するとプロジェクトフォルダの ARMV4IDbg に Brain で動作する実行ファイルが生成されます。Brainでのアプリの起動方法に記載の方法そのままで実行すると、サンプルアプリケーションが実行されるはずです。

補足[]

ソースファイル、ヘッダファイルやリソースは、左を「FileView」に切り替えると現れ、ダブルクリックで開けます。なお、文字コードは Shift_JIS のみに対応します。

「プロジェクト」->「設定」->「リンク」の出力ファイル名は「ARMV4IDbg/AppMain.exe」(Release ビルドなら「ARMV4IRel/AppMain.exe」)にしておくと、毎回変更して転送する手間が省けるので楽です。

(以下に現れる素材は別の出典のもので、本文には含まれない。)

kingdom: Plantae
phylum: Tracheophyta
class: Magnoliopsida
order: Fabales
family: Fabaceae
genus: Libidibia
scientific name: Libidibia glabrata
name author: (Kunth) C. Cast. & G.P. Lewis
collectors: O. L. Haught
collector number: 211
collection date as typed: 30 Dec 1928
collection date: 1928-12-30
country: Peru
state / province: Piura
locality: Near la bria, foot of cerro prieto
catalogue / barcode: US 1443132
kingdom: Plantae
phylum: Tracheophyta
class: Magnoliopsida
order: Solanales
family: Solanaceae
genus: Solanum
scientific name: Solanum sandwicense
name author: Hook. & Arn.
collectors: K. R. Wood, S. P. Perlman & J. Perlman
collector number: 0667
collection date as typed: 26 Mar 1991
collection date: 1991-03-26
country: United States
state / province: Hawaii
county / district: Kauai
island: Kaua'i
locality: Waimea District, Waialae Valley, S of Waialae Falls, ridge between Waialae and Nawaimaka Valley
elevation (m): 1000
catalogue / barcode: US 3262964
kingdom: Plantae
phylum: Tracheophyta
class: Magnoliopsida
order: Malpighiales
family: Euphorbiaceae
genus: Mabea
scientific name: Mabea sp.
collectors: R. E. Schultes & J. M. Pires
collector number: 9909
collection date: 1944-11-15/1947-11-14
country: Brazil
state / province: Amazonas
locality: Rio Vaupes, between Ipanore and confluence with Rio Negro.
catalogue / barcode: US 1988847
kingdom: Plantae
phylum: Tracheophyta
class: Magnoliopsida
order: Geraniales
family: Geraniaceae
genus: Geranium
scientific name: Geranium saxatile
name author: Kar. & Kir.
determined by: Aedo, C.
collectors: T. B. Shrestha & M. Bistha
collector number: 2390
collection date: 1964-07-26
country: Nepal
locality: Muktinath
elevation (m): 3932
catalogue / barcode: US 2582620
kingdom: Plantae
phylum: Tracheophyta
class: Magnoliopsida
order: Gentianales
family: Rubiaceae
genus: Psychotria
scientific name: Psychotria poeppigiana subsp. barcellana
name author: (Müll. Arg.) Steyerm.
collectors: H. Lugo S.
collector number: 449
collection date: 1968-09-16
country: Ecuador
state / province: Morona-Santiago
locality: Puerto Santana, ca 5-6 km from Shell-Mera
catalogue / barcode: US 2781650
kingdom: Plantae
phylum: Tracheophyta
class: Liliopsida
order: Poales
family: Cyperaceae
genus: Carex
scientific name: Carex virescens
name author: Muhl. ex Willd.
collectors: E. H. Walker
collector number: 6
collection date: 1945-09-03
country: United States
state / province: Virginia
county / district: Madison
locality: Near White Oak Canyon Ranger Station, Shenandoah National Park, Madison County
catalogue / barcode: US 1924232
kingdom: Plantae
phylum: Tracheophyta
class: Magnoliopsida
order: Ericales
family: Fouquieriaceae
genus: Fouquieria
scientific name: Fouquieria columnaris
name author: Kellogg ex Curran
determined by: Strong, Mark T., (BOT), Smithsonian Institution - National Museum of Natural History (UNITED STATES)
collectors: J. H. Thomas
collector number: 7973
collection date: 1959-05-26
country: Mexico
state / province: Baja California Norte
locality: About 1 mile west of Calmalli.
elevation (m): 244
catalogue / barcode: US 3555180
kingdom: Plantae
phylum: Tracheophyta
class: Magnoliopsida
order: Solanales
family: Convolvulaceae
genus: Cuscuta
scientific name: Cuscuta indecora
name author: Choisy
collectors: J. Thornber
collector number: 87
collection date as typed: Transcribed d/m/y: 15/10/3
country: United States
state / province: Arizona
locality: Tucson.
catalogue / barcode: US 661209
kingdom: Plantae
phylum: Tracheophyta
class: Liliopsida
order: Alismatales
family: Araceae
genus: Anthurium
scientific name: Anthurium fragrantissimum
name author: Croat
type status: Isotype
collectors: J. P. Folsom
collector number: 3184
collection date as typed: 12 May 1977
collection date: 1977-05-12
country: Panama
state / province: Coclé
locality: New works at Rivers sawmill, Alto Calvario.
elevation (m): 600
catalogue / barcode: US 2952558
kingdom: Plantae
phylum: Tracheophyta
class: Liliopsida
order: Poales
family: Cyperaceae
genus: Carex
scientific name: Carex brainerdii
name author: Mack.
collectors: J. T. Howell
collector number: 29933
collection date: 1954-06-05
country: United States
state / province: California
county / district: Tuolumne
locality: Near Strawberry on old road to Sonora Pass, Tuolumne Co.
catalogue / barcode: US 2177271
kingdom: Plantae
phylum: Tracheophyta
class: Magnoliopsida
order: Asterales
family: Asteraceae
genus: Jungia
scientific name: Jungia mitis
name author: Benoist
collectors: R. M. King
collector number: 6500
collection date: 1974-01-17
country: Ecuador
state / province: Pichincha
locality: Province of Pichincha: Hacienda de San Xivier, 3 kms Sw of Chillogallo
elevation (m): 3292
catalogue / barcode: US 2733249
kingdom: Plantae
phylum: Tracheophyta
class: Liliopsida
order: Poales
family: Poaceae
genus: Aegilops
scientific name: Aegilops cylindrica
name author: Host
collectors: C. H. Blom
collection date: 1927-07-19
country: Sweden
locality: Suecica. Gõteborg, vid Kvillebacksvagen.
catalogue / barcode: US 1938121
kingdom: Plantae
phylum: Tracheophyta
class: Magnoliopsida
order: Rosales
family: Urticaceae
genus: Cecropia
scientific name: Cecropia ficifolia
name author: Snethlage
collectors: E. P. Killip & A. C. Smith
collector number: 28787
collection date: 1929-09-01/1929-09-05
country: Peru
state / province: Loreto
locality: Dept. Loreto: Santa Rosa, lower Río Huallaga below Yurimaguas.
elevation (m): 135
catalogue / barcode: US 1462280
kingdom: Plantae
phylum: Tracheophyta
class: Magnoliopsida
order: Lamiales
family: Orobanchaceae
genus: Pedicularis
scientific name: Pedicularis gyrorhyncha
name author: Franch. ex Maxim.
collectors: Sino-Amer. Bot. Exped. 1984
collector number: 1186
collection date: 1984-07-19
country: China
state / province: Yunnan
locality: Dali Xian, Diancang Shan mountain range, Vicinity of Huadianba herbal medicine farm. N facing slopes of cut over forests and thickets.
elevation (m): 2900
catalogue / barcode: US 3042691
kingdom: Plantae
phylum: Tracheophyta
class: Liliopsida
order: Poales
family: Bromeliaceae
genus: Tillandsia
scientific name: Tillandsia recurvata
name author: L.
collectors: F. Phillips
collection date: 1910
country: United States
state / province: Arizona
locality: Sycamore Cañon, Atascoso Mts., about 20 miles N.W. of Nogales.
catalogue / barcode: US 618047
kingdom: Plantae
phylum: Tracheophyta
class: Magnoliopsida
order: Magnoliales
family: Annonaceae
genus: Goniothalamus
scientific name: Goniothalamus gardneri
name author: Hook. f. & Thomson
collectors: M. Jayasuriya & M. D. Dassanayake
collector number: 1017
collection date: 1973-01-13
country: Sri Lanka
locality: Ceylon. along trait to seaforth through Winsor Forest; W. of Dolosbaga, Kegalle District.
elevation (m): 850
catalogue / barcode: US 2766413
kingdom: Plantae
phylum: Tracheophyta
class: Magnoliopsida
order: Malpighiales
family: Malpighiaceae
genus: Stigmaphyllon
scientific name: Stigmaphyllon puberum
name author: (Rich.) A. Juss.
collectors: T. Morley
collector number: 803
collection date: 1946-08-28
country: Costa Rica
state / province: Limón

また、外部ライブラリを使う場合やリンカエラーが出た場合は、その下の「オブジェクト/ライブラリ モジュール」に必要なライブラリファイルを追加することになります。WinAPI 関数がどのライブラリで提供されるかは、「関数名 Windows CE」とかで出てくる MS の記事の一番下に書いてあります。「commdlg.lib」なんかは追記することが多いかもしれません。

実際に開発する場合は、「空のプロジェクト」を作成してソースコードを追加し、ビルドすることをお勧めします(自動生成されるものはファイルがごちゃごちゃしている)。このような既存のプロジェクトを参考にすることも可能です。